====== Dataset records ======

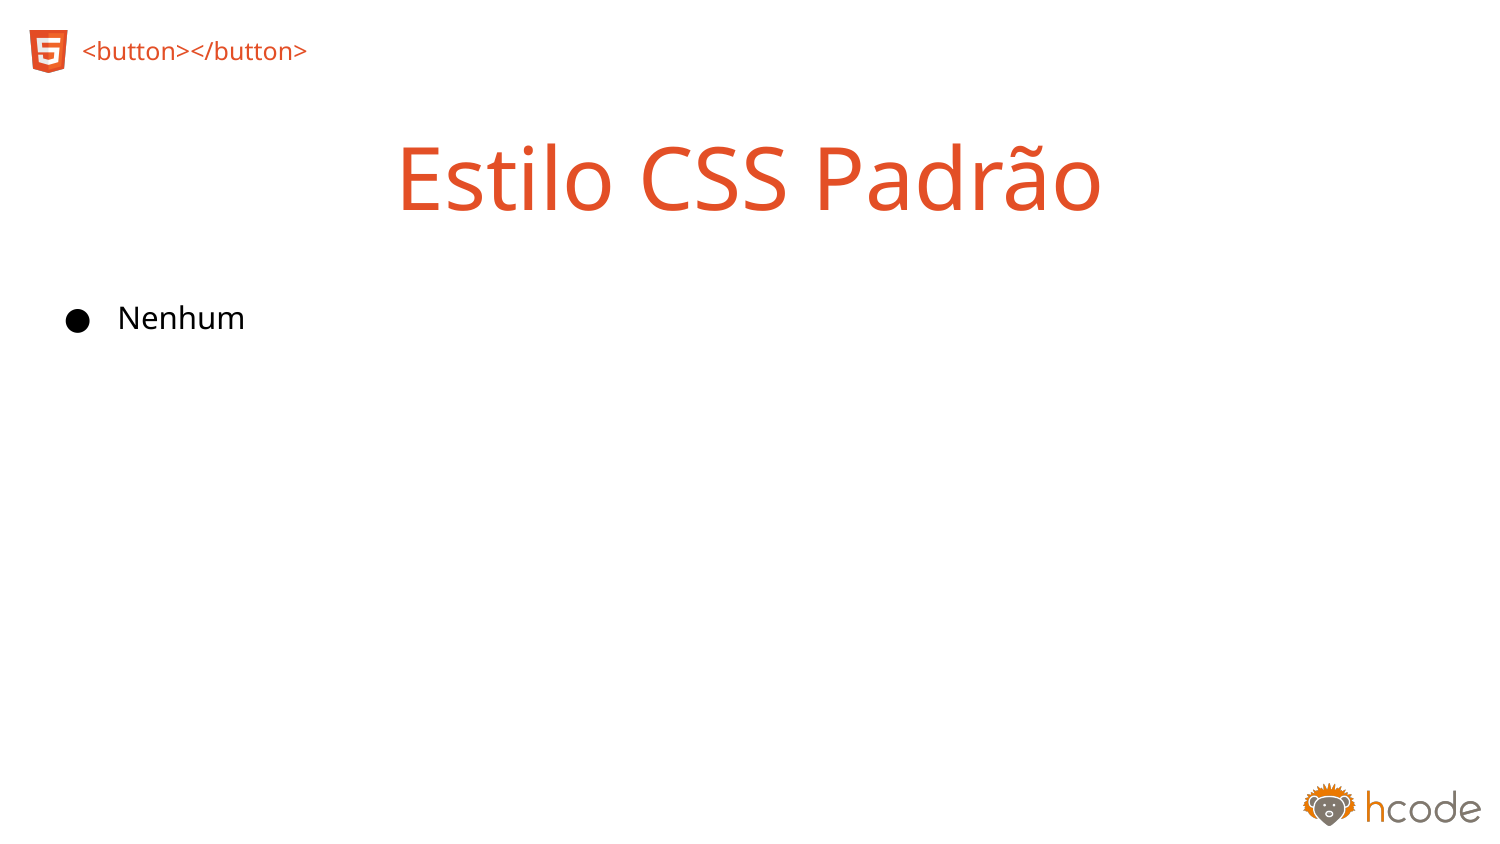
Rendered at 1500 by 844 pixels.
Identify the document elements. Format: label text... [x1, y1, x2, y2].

text_box Nenhum [27, 264, 1471, 755]
picture [1303, 783, 1482, 827]
text_box Estilo CSS Padrão [107, 108, 1393, 237]
text_box <button></button> [67, 20, 1445, 84]
picture [27, 30, 70, 73]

======

How to complete this task:
Your copy must match the records above word for word and contain no pictures.

Result for this exercise:
Rendered at 1500 by 844 pixels.
Identify the document elements. Format: label text... [x1, y1, x2, y2].

text_box Nenhum [27, 264, 1471, 755]
picture [1303, 783, 1482, 827]
text_box Estilo CSS Padrão [107, 108, 1393, 237]
text_box <button></button> [67, 20, 1445, 84]
picture [27, 30, 70, 73]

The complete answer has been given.